- Ker in 1959
- Born: 28 May 1908 Brompton, London, England
- Died: 23 August 1982 (aged 74)

Academic background
- Education: Eton College; Magdalen College, Oxford (BA, BLitt);

Academic work
- Discipline: Palaeography
- Institutions: Magdalen College, Oxford; Cambridge University;
- Notable works: Catalogue of Manuscripts Containing Anglo-Saxon (1957); Medieval Manuscripts in British Libraries (1969–1977);

= Neil Ripley Ker =

English palaeographer (1908–1982)

Neil Ripley Ker (/kɛː/; 28 May 1908 – 23 August 1982) was a scholar of Anglo-Saxon literature. He was Reader in Palaeography at the University of Oxford and a fellow of Magdalen College, Oxford until he retired in 1968. He is known especially for his Catalogue of Manuscripts Containing Anglo-Saxon, which is praised as a milestone in Anglo-Saxon manuscript study.

==Biography==
Ker was born in Brompton, London, and was educated at Eton College and Magdalen College, Oxford, completing a BA in English Language and Literature in 1931 and a BLitt in 1933. During the Second World War he was a conscientious objector.

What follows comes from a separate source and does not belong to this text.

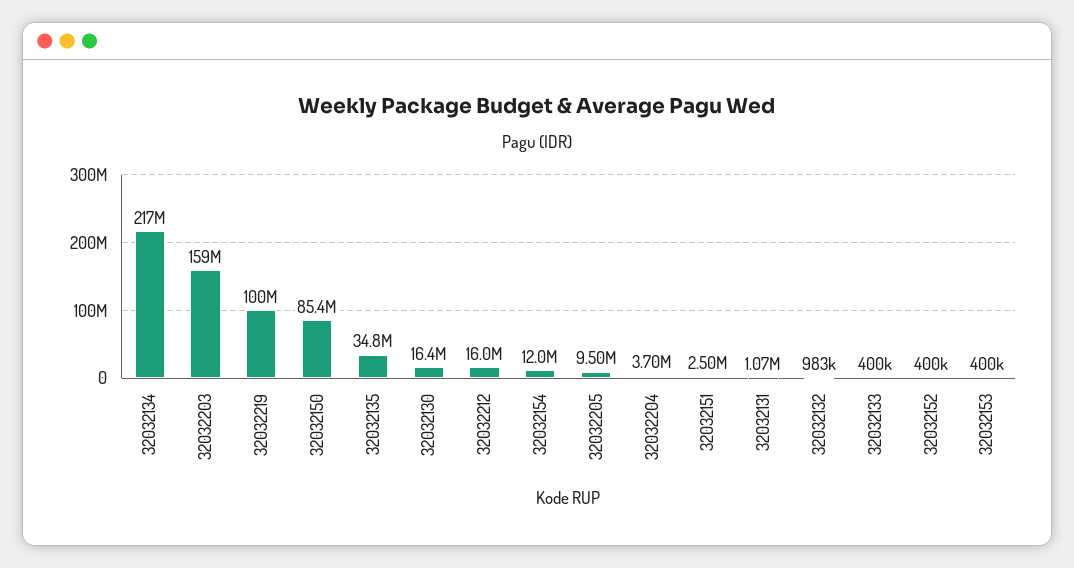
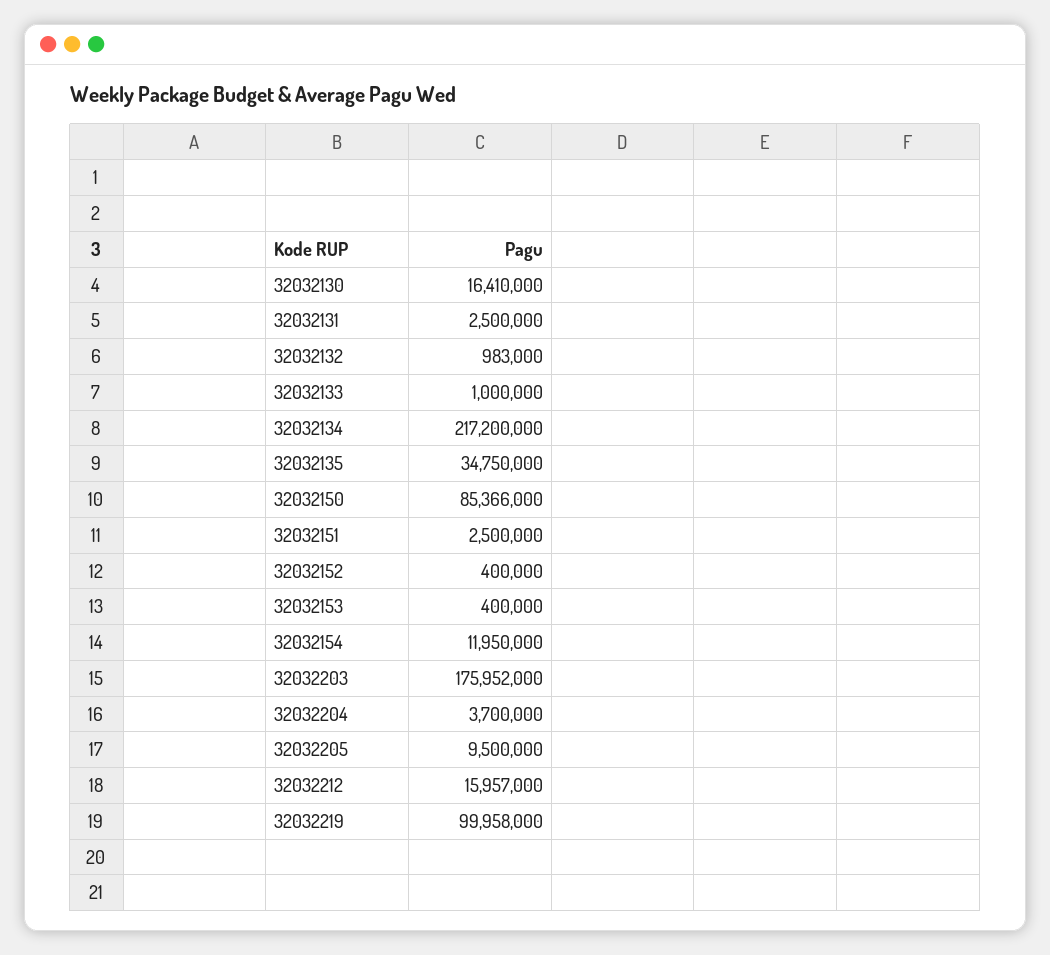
32032203: 159000000 -> 175952000
32032131: 1070000 -> 2500000
32032133: 400000 -> 1000000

In 1945 he was elected a fellow of Magdalen College and in 1946 University Reader in Palaeography.

Ker was the first Lyell Lecturer in Bibliography at the University of Oxford in 1952-53 on the topic, English Manuscripts in the Century after the Norman Conquest. In 1955 he held the Sandars Readership in Bibliography at Cambridge University and lectured on "Oxford libraries in the sixteenth century."

In 1968 he retired from his roles at Oxford to focus on his largest work, Medieval Manuscripts in British Libraries. He completed the first two volumes and most of the third and left a draft of the fourth.

==Legacy==
Annually, the British Academy awards grants in Ker's name to scholars who publish books "that include analysis of the distinctive features of original manuscripts."

==Publications (selected)==
- Ker, N. R. (1941). "Medieval libraries of Great Britain, a list of surviving books"
- 1954: Fragments of Medieval Manuscripts Used as Pastedowns in Oxford Bindings, with a Survey of Oxford Binding c.1515–1620.
- 1957: Catalogue of Manuscripts Containing Anglo-Saxon.
- 1960: English Manuscripts in the Century after the Norman Conquest: the Lyell lectures,1952-3.
- Ker, N. R. (1964). "Medieval libraries of Great Britain; a list of surviving books"
- 1969: Medieval Manuscripts in British Libraries; vol. 1.
- 1977: Medieval Manuscripts in British Libraries; vol. 2.